Hal tersebut ditegaskan Ketua Komisi 3 DPRD Boltara, Abdul Zamad Lauma, S.IP (AZL), menanggapi Rapat Koordinasi Forkopimda Boltara terkait penanganan dampak kemarau, Selasa (01/09/2026)
DPRD Boltara mengapresiasi Rakor Forkopimda sebagai bentuk kekompakan dan Soliditas Pemerintah daerah Boltara,
”Rakor hari ini tidak boleh berhenti di atas meja. Harus ada action nyata di lapangan. Yang paling mendesak adalah jaminan ketersediaan air bersih bagi warga, pencegahan kebakaran hutan dan lahan (Karhutla), serta penanganan dampak sosial dan ekonomi yang dirasakan langsung masyarakat,” ujar AZL.
Saran dan masukan DPRD Boltara adalah sebagai berikut :
1. Bentuk Posko Siaga Bencana di Tiap Kecamatan,AZL mendesak Pemerintah Daerah melalui BPBD untuk segera mengaktifkan posko-posko siaga bencana kekeringan hingga tingkat kecamatan. Posko ini menjadi pusat informasi, distribusi air bersih, dan early warning system Karhutla.
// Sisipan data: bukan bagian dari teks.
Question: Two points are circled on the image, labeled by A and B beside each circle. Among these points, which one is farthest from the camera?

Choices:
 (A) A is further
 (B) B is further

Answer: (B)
2. Siapkan Anggaran Taktis Bencana
Seluruh penanganan membutuhkan dukungan anggaran yang memadai. DPRD mendorong penggunaan Belanja Tidak Terduga (BTT) atau anggaran cadangan kebencanaan secara proporsional dan akuntabel.
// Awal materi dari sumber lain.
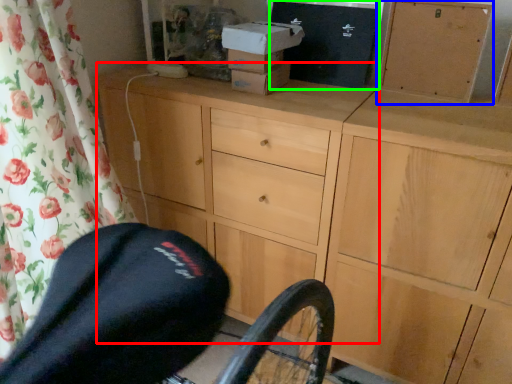
Question: Estimate the real-world distances between objects in this image. Which object is farther from chest of drawers (highlighted by a red box), cabinetry (highlighted by a blue box) or box (highlighted by a green box)?

Choices:
 (A) cabinetry
 (B) box

Answer: (A)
3. Pengelolaan Anggaran Harus Transparan dan Didampingi APH
AZL mengingatkan, karena seluruh kegiatan penanggulangan bencana bersumber dari APBD, pengelolaannya harus transparan dan sesuai regulasi.
”Saya meminta agar Kejaksaan dan Kepolisian dilibatkan untuk melakukan pendampingan sejak perencanaan hingga penyaluran. Ini penting agar niat baik kita membantu masyarakat tidak berujung pada persoalan hukum di kemudian hari, seperti yang terjadi di beberapa daerah lain,” tegas Lauma.
Menurutnya, esensi pengelolaan bencana adalah tiga hal: mengurangi risiko dan kerentanan masyarakat, menyelamatkan jiwa dan meminimalkan kerugian harta benda, serta mempercepat pemulihan pasca-bencana.
Di akhir pernyataannya, AZL mengajak seluruh elemen masyarakat untuk sama sama memanjatkan berdoa agar musim kemarau saat ini segera berakhir.
”Kita doakan bersama semoga kemarau tahun ini segera berlalu, sehingga aktivitas masyarakat, pertanian, dan perekonomian di Boltara bisa kembali normal,” pungkasnya.